Tujuan -
Tuliskan secara persis bagian kutipan teks tentang rindu yang dimulai dengan "Ketika Rindu" dan berlanjut sampai "aku terlampaui egois.".

---------- Kutipan Teks ----------

Ketika Rindu

Aku benci dihadapkan dengan situasi dan kondisi batin seperti ini. Menyimpan amarah dan perasaan, linglung apa yang harus dilakukan. Karena lari dan memalingkan muka dari apa yang sedang kita hadapi adalah sebuah pengkhianatan besar. Ini yang aku yakini. Kamu merupa hal-hal yang mengerti diriku. Segala yang terasa dekat denganku. Yang menyerupai sebuah keindahan yang tiada tara. Namun, aku adalah manusia-manusia yang lelah karena saban hari mengahbiskan waktu hanya untuk makan nasi telur di warung dan minum kopi tanpa memperhatikan kesehatan. Begitu selalu celotehmu, tak pernah suka aku minum kopi. Tapi kamu tak pernah benar-benar melarang, kamu memang terlampaui mengerti dan aku terlampaui egois.

---------- Materi yang Disediakan ----------

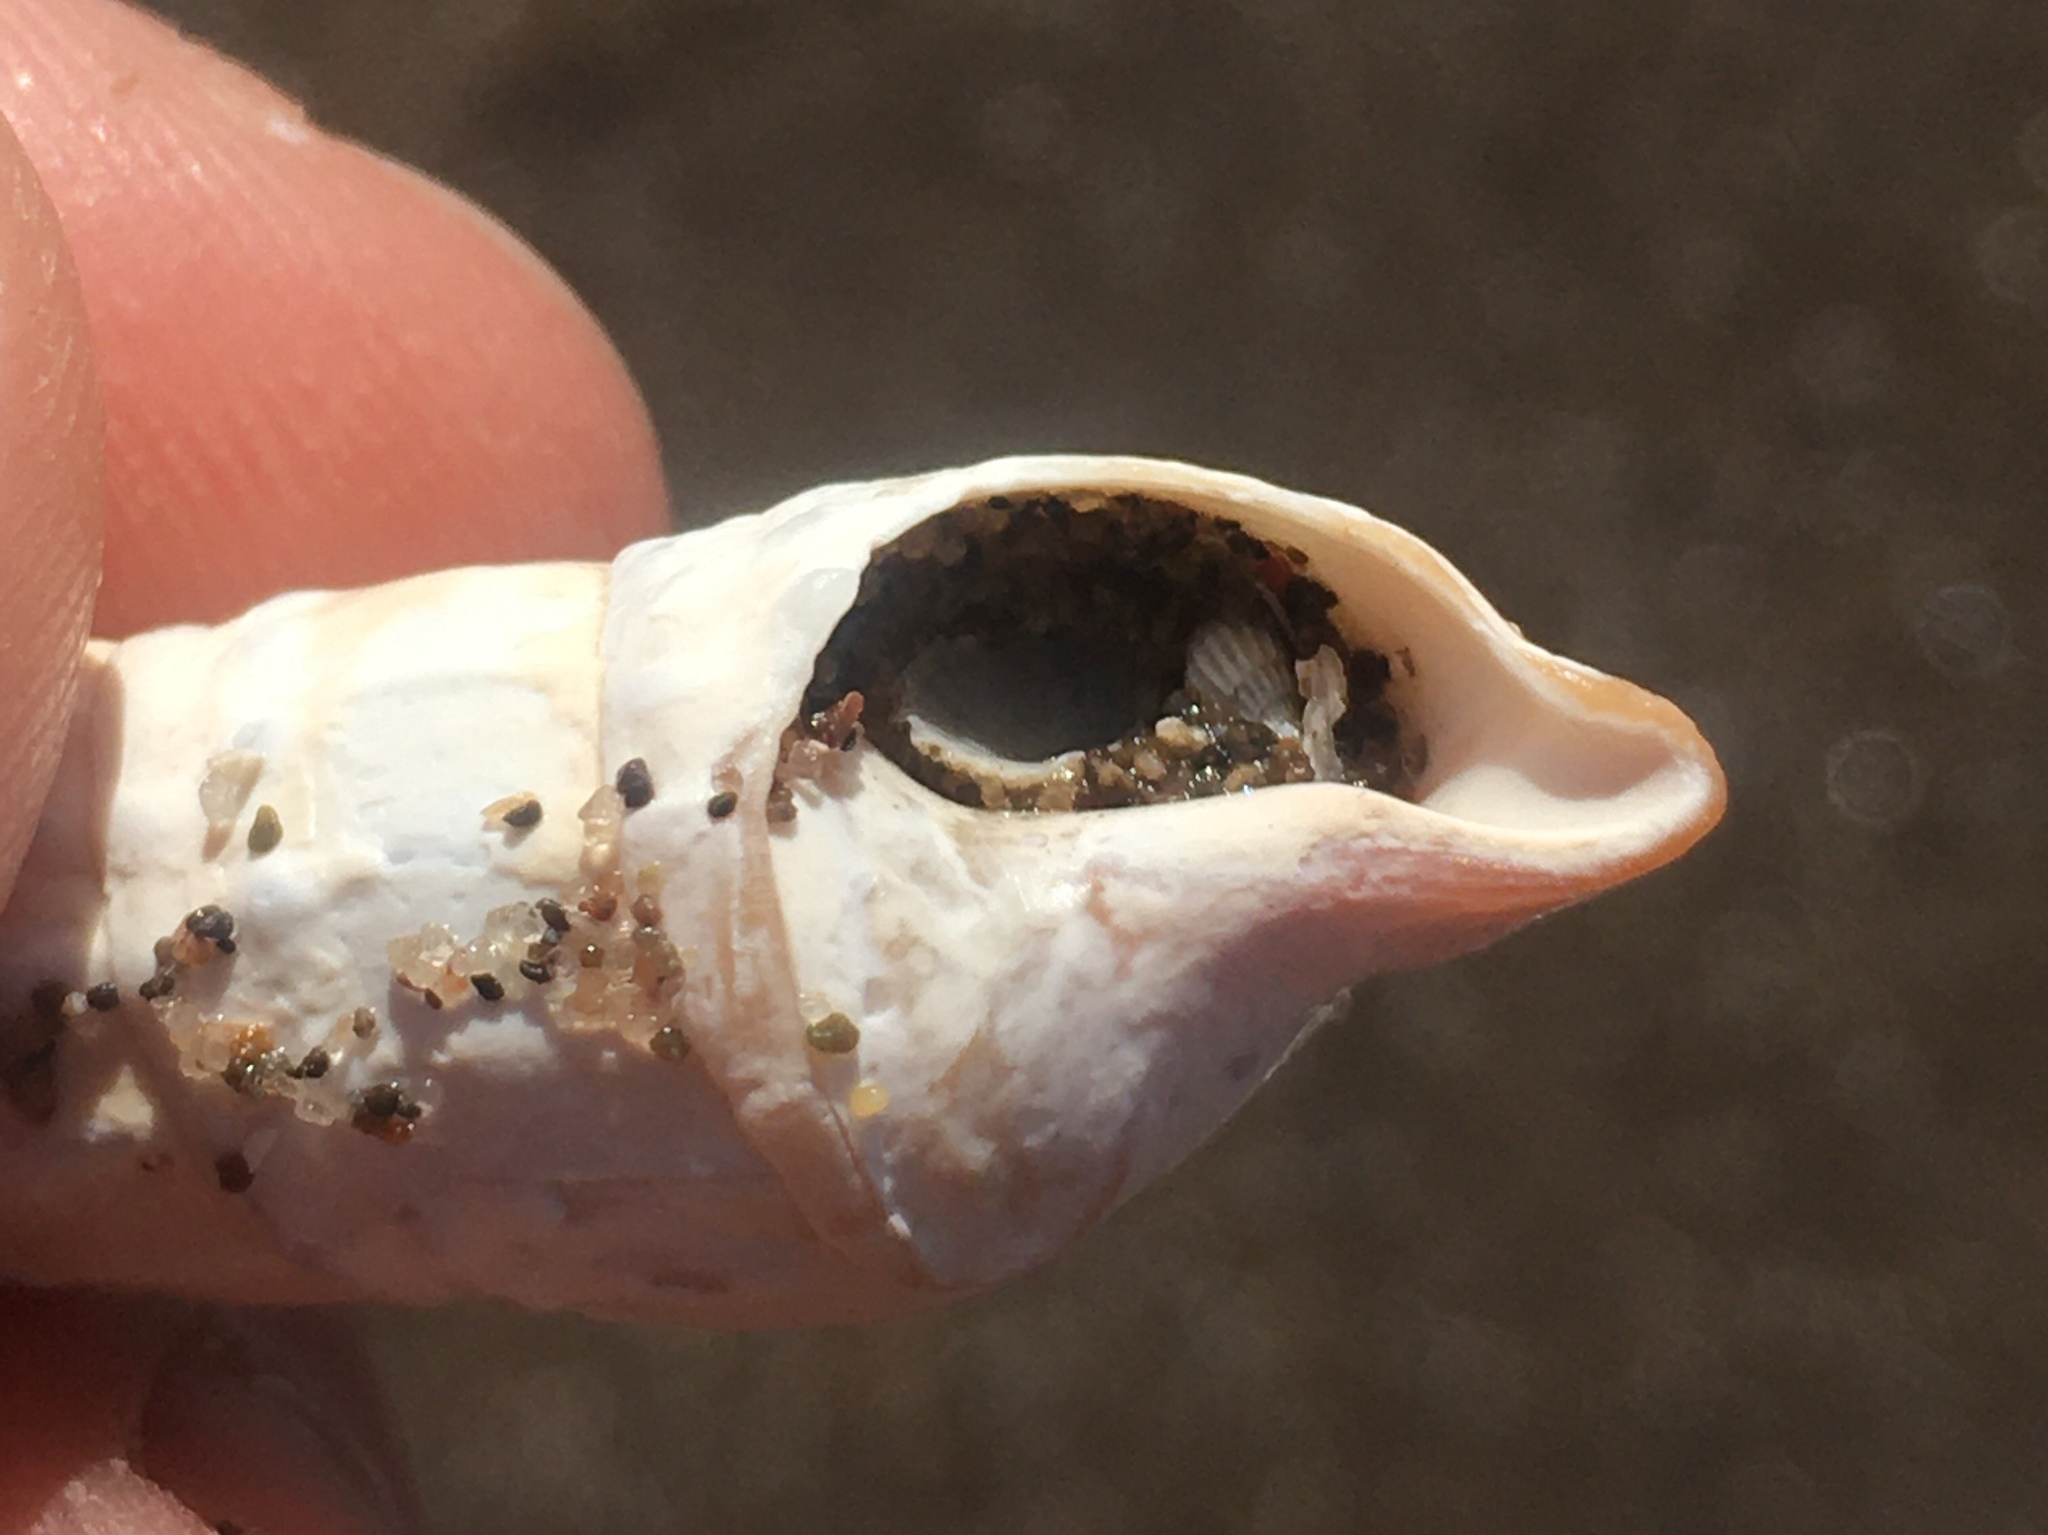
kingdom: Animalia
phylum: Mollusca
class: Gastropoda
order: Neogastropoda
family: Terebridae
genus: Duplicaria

----------
---------- Materi yang Disediakan ----------

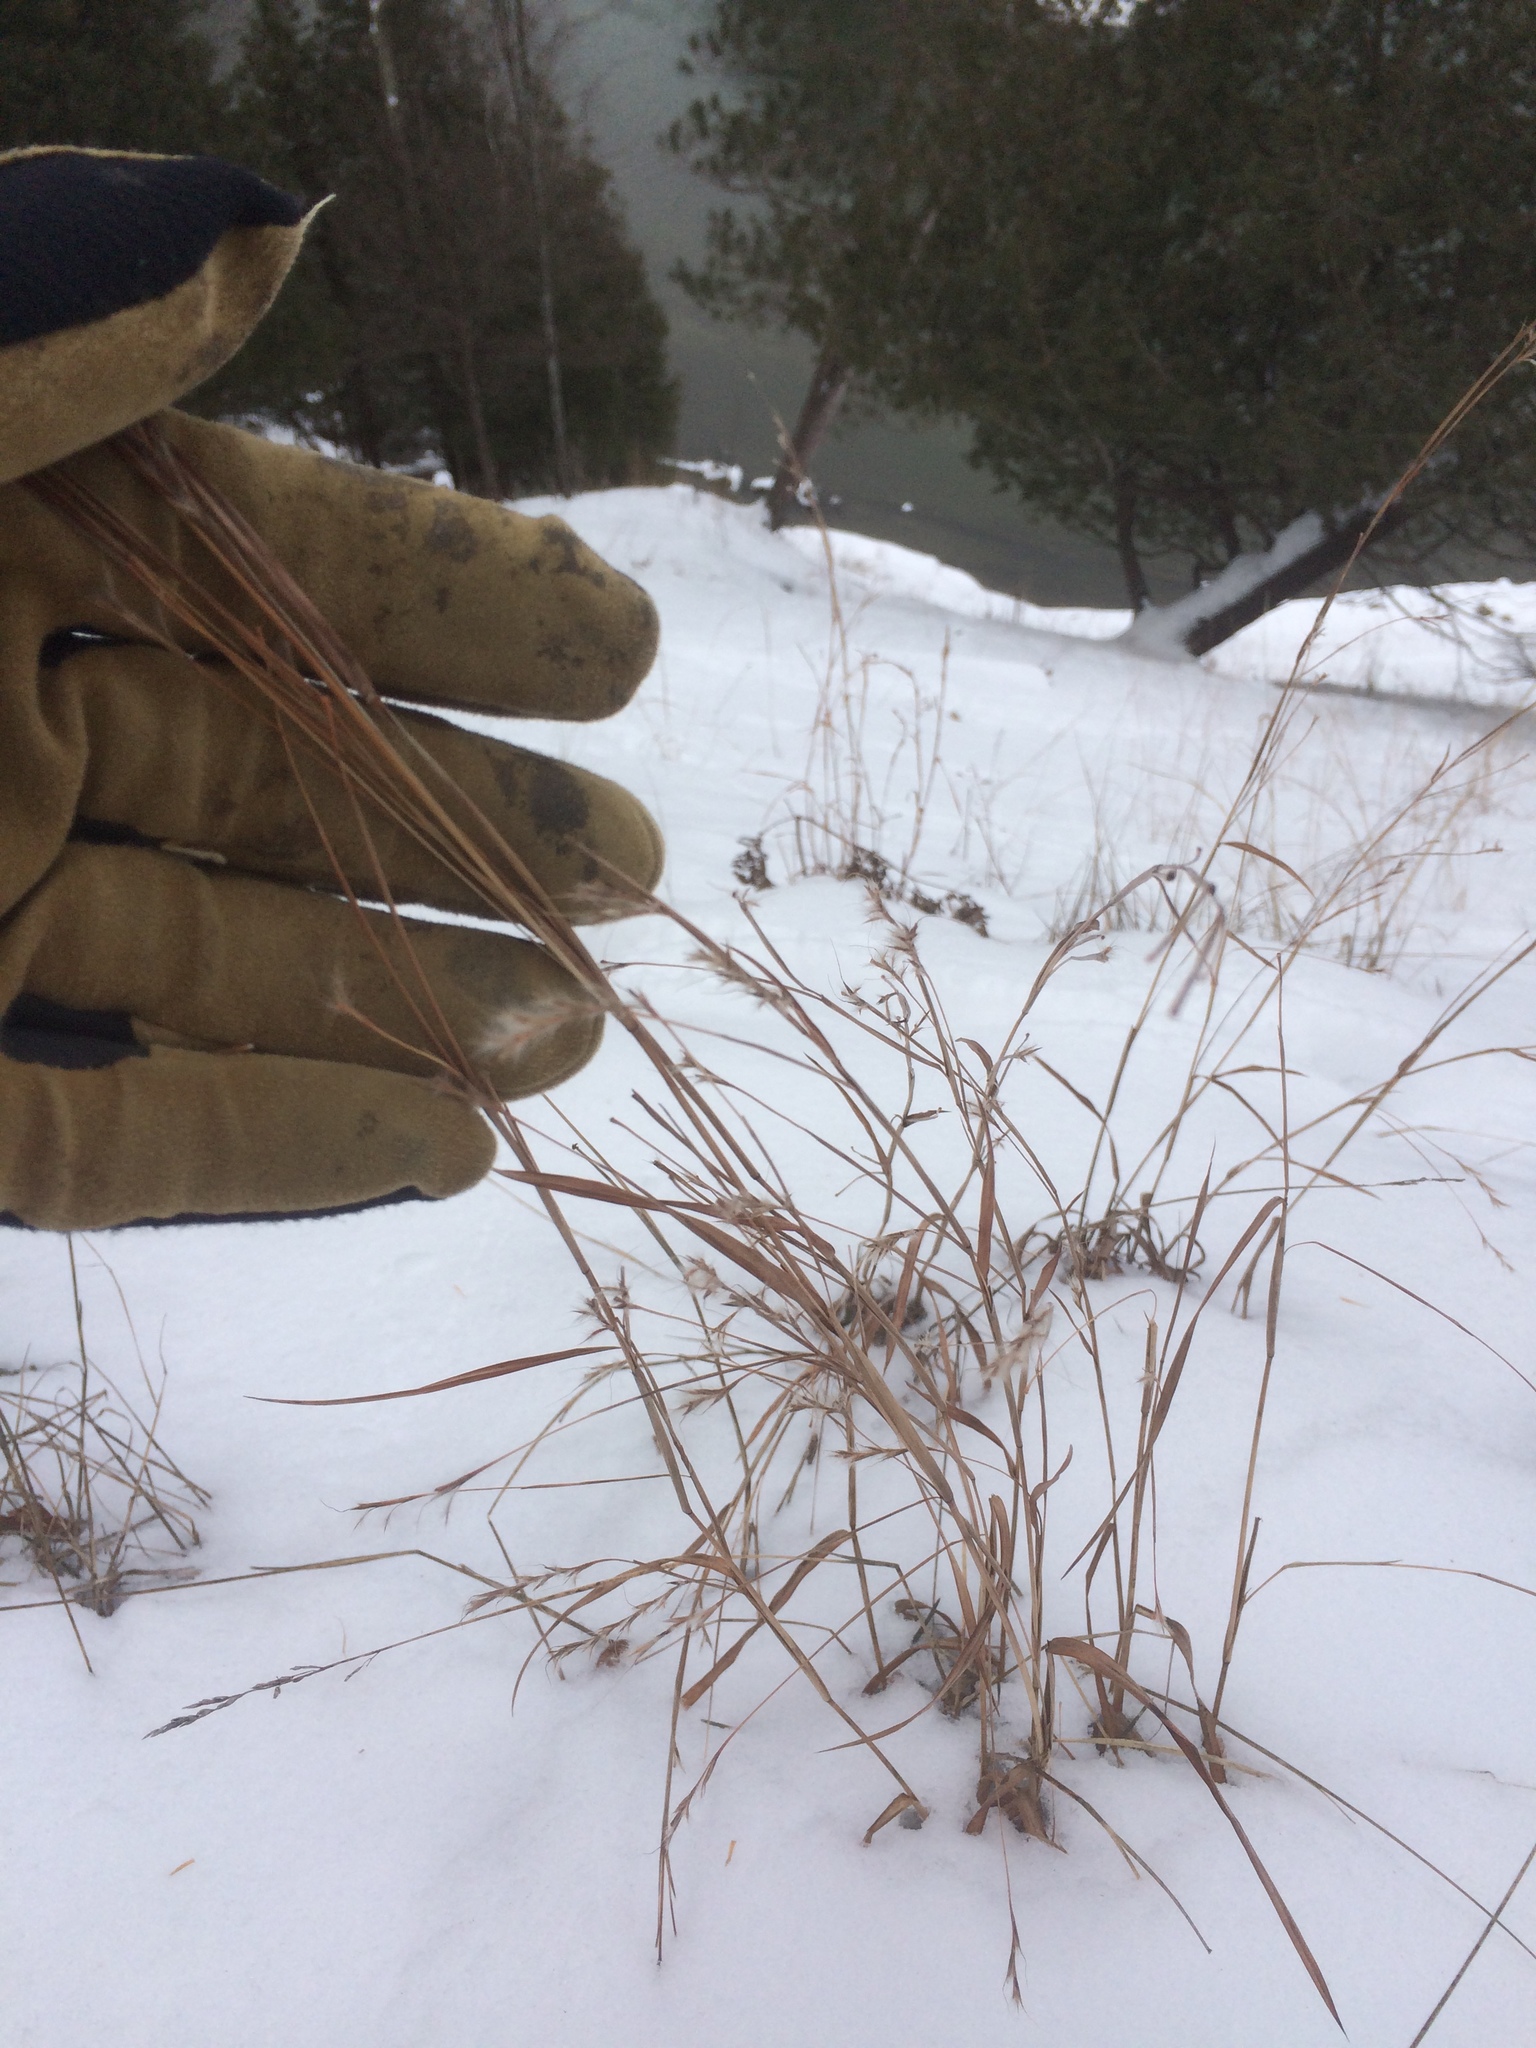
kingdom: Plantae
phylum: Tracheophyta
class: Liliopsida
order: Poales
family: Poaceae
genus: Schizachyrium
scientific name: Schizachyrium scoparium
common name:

----------

Uraian Penyelesaian -
Ketika Rindu

Aku benci dihadapkan dengan situasi dan kondisi batin seperti ini. Menyimpan amarah dan perasaan, linglung apa yang harus dilakukan. Karena lari dan memalingkan muka dari apa yang sedang kita hadapi adalah sebuah pengkhianatan besar. Ini yang aku yakini. Kamu merupa hal-hal yang mengerti diriku. Segala yang terasa dekat denganku. Yang menyerupai sebuah keindahan yang tiada tara. Namun, aku adalah manusia-manusia yang lelah karena saban hari mengahbiskan waktu hanya untuk makan nasi telur di warung dan minum kopi tanpa memperhatikan kesehatan. Begitu selalu celotehmu, tak pernah suka aku minum kopi. Tapi kamu tak pernah benar-benar melarang, kamu memang terlampaui mengerti dan aku terlampaui egois.